(WORK REQUEST) Lines after the one containing "878 499 26.98" are to be omitted; print exactly each line from the start of the records up to and including it.

===== RECORDS FOR THIS EXERCISE =====

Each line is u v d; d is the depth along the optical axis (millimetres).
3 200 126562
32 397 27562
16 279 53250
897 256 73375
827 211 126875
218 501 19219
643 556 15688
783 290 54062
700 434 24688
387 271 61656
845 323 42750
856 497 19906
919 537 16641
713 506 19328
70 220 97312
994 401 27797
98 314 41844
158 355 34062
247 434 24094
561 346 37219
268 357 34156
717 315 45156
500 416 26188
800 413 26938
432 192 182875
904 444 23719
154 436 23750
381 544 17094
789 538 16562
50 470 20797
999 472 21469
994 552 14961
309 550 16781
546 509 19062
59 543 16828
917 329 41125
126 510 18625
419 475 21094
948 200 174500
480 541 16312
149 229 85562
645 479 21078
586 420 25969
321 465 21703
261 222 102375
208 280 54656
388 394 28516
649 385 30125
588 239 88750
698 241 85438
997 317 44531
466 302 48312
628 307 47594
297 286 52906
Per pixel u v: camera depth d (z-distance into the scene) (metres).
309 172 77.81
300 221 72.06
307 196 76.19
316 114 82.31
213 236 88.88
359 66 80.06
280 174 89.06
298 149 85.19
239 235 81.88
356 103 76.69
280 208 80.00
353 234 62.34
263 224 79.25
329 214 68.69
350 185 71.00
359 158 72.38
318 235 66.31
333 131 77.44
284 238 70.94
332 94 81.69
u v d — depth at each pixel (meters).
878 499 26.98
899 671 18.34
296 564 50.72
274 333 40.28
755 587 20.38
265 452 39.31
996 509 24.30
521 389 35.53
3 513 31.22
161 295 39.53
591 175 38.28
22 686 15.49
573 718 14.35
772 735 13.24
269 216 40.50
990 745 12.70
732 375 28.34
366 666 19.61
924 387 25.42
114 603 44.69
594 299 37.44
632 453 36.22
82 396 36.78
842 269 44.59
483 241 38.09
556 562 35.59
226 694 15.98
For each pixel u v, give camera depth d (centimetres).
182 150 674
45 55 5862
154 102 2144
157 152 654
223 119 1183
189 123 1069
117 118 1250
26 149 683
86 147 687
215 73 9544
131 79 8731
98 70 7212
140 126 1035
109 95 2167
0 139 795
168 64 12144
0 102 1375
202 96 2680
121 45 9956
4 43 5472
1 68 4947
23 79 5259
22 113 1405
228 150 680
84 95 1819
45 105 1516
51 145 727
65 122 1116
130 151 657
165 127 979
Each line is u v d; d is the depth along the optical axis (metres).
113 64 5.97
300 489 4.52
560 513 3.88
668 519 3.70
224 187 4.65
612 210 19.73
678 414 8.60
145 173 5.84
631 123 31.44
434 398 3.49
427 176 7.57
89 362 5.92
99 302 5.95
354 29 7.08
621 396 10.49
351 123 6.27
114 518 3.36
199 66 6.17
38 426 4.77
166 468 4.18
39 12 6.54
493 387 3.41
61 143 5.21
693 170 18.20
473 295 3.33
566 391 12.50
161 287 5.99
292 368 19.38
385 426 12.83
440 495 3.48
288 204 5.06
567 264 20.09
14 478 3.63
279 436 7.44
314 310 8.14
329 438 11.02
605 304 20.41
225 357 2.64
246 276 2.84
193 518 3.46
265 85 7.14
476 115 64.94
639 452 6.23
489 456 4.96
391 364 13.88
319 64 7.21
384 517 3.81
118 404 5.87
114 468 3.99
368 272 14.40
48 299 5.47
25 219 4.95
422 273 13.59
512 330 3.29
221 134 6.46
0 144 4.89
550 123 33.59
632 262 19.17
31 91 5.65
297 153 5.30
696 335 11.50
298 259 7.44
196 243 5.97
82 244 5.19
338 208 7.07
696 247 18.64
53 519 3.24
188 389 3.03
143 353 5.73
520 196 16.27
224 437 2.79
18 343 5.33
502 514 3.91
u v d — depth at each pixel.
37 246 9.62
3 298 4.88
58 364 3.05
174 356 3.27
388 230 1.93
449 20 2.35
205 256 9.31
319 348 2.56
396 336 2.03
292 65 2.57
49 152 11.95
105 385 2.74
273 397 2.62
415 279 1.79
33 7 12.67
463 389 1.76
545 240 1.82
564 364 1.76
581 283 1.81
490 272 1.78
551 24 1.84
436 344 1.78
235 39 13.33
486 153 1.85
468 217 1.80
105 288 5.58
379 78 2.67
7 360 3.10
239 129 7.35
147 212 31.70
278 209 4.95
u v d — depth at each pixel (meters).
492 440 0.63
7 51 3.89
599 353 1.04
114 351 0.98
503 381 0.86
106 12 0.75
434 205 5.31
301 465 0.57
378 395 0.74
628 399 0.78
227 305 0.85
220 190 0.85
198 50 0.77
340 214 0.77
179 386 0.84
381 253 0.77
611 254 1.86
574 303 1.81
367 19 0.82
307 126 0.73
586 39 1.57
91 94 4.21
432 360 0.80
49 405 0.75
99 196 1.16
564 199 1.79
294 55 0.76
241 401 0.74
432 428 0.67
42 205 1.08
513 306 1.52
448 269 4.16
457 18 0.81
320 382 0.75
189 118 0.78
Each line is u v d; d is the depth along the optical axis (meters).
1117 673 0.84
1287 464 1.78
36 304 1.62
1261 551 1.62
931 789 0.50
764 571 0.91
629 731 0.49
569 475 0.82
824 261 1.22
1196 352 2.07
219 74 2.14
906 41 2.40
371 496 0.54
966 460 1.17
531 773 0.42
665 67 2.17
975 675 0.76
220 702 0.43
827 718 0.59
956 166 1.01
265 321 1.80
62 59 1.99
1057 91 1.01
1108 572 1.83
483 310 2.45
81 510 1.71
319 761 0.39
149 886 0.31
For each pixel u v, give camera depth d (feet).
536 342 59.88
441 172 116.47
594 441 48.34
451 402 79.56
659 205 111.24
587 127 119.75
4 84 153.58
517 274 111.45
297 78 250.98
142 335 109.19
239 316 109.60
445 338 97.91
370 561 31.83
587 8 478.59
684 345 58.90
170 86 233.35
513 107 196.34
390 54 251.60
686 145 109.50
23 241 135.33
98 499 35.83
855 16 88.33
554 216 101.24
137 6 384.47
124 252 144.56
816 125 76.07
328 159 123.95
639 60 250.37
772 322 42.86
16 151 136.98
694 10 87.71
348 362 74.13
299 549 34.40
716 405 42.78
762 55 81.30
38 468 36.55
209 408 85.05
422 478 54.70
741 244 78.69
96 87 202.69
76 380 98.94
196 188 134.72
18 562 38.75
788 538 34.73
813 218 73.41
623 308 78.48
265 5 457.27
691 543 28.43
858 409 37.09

=====

(EXERCISE RESPONSE)
Each line is u v d; d is the depth along the optical axis (millimetres).
3 200 126562
32 397 27562
16 279 53250
897 256 73375
827 211 126875
218 501 19219
643 556 15688
783 290 54062
700 434 24688
387 271 61656
845 323 42750
856 497 19906
919 537 16641
713 506 19328
70 220 97312
994 401 27797
98 314 41844
158 355 34062
247 434 24094
561 346 37219
268 357 34156
717 315 45156
500 416 26188
800 413 26938
432 192 182875
904 444 23719
154 436 23750
381 544 17094
789 538 16562
50 470 20797
999 472 21469
994 552 14961
309 550 16781
546 509 19062
59 543 16828
917 329 41125
126 510 18625
419 475 21094
948 200 174500
480 541 16312
149 229 85562
645 479 21078
586 420 25969
321 465 21703
261 222 102375
208 280 54656
388 394 28516
649 385 30125
588 239 88750
698 241 85438
997 317 44531
466 302 48312
628 307 47594
297 286 52906
Per pixel u v: camera depth d (z-distance into the scene) (metres).
309 172 77.81
300 221 72.06
307 196 76.19
316 114 82.31
213 236 88.88
359 66 80.06
280 174 89.06
298 149 85.19
239 235 81.88
356 103 76.69
280 208 80.00
353 234 62.34
263 224 79.25
329 214 68.69
350 185 71.00
359 158 72.38
318 235 66.31
333 131 77.44
284 238 70.94
332 94 81.69
u v d — depth at each pixel (meters).
878 499 26.98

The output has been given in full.